Sneeze causes stroke for Natomas woman


Apr. 26--On Dec. 19, Suzanne Aymeric, administrative assistant, mother and avid runner, sneezed.

Shortly thereafter, she went to a Christmas party at her mother's house in Orangevale.

Twenty family members chatted in cliques, snacking on chips and dip and hot wings. Her divorced parents' new spouses were there.

"You know when you sneeze really hard and you pull a muscle?" Aymeric, 43, complained. "I pulled my neck."

Her sister, Geni, offered a few words of sympathy, but nobody paid attention.

"Because everybody's got a sore neck," said Gil Aymeric, her father.

The next day, a Sunday, she started putting up her Christmas tree. She used a few wrong words when talking to her family and went to bed at 7 p.m., feeling woozy.

The day after that, a Monday, she tried to get out of bed and fell to the ground.

The sneeze had caused a massive stroke, and Aymeric spent the next five weeks in Mercy General Hospital, paralyzed on her right side and unable to speak.

When Aymeric sneezed, the sudden movement tore the major artery in her neck, the carotid.

The tear caused a blood clot to form, which broke loose. The clot wedged itself in the left side of her brain, blocking blood flow and damaging about a third of her left hemisphere.

Doctors say her story, while rare, shows the importance of recognizing stroke symptoms early.

"It only takes 5 to 8 minutes of no blood flow to brain cells before they start to die," said the neurologist who treated her, Dr. Alan Shatzel of the Mercy Neurological Institute. "Ideally, she would have come to the hospital as soon as she had the onset of symptoms."

It's not just sneezing that people should be wary of, Shatzel said. Other actions in which the neck is craned and twisted, such as yoga, painting a ceiling, vomiting or chiropractic manipulation, all have caused the so-called "spontaneous dissections."

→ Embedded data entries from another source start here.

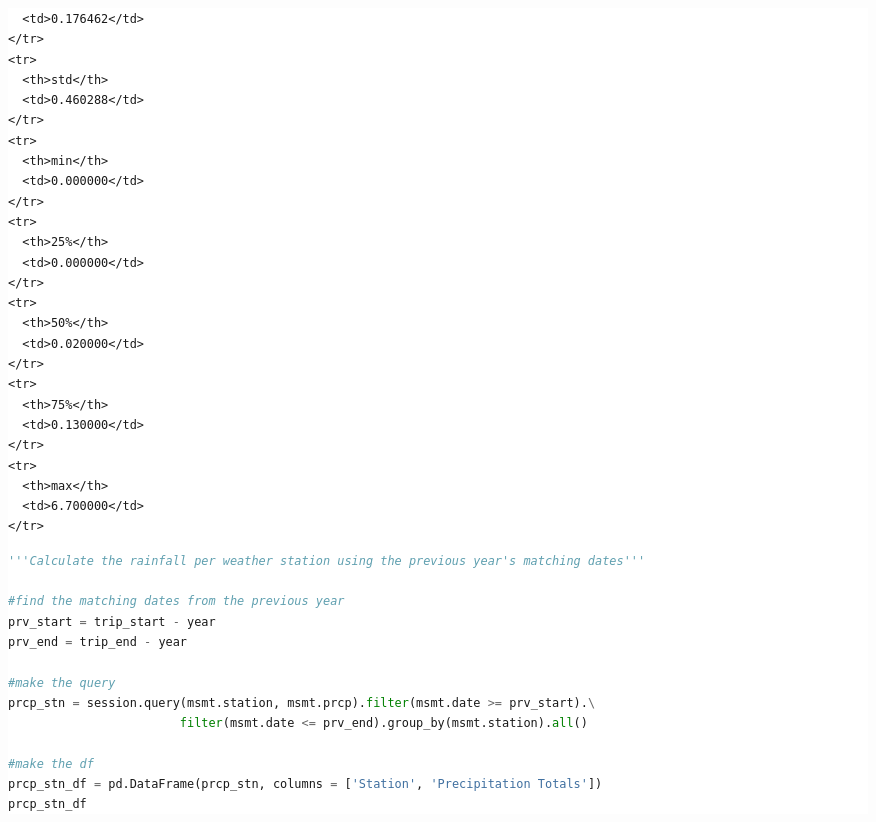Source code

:       <td>0.176462</td>
    </tr>
    <tr>
      <th>std</th>
      <td>0.460288</td>
    </tr>
    <tr>
      <th>min</th>
      <td>0.000000</td>
    </tr>
    <tr>
      <th>25%</th>
      <td>0.000000</td>
    </tr>
    <tr>
      <th>50%</th>
      <td>0.020000</td>
    </tr>
    <tr>
      <th>75%</th>
      <td>0.130000</td>
    </tr>
    <tr>
      <th>max</th>
      <td>6.700000</td>
    </tr>
  </tbody>
</table>
</div>




```python
'''Calculate the rainfall per weather station using the previous year's matching dates'''

#find the matching dates from the previous year 
prv_start = trip_start - year
prv_end = trip_end - year

#make the query
prcp_stn = session.query(msmt.station, msmt.prcp).filter(msmt.date >= prv_start).\
                        filter(msmt.date <= prv_end).group_by(msmt.station).all()

#make the df    
prcp_stn_df = pd.DataFrame(prcp_stn, columns = ['Station', 'Precipitation Totals'])
prcp_stn_df
```




<div>
<style>
    .dataframe thead tr:only-child th {
        text-align: right;
    }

While they account for only 2 percent of all strokes, they account for 10 to 25 percent in young and middle-aged patients, according to the New England Journal of Medicine.

Four months later, Aymeric is recovering at home in Natomas. She has not regained full mobility in her right side, though she can now move both arms.

She also can speak now, with difficulty. While she does not have trouble with comprehension, expression is excruciating. Words hover at the tip of her tongue and won't leave.

"I can't remember which words to use," she said. "It's there, but I can't get it out."

Numbers are the most difficult. She can't say how many weeks she was in the hospital.

"Um, this many fingers," she says, holding up five fingers.

She spends her days at home, watching the Nickolodeon Channel with her 3-year-old daughter.

It's unclear whether she will fully recover. Her rehabilitation doctor, Dr. Albert Hwang, said stroke patients do the most recovery during the first six months and generally stop improving after a year.

Aymeric is optimistic.

"It just kind of happened, and I just have to deal with it now," she said. "But I'm hopeful."

She misses running. She has completed four marathons and loved exercising with her boyfriend.

"It's like I'm stuck," she said, gesturing at her wheelchair with one hand.

Before the stroke, her boyfriend was training for the Western States Endurance Run, a 100-mile, 30-hour ultramarathon from Squaw Valley to Auburn. It is in June, and she was planning to run 37 of the 100 miles with him.

Now the goals have changed. She said she's working harder than she ever has -- to be able to stand up and cross the finish line with him.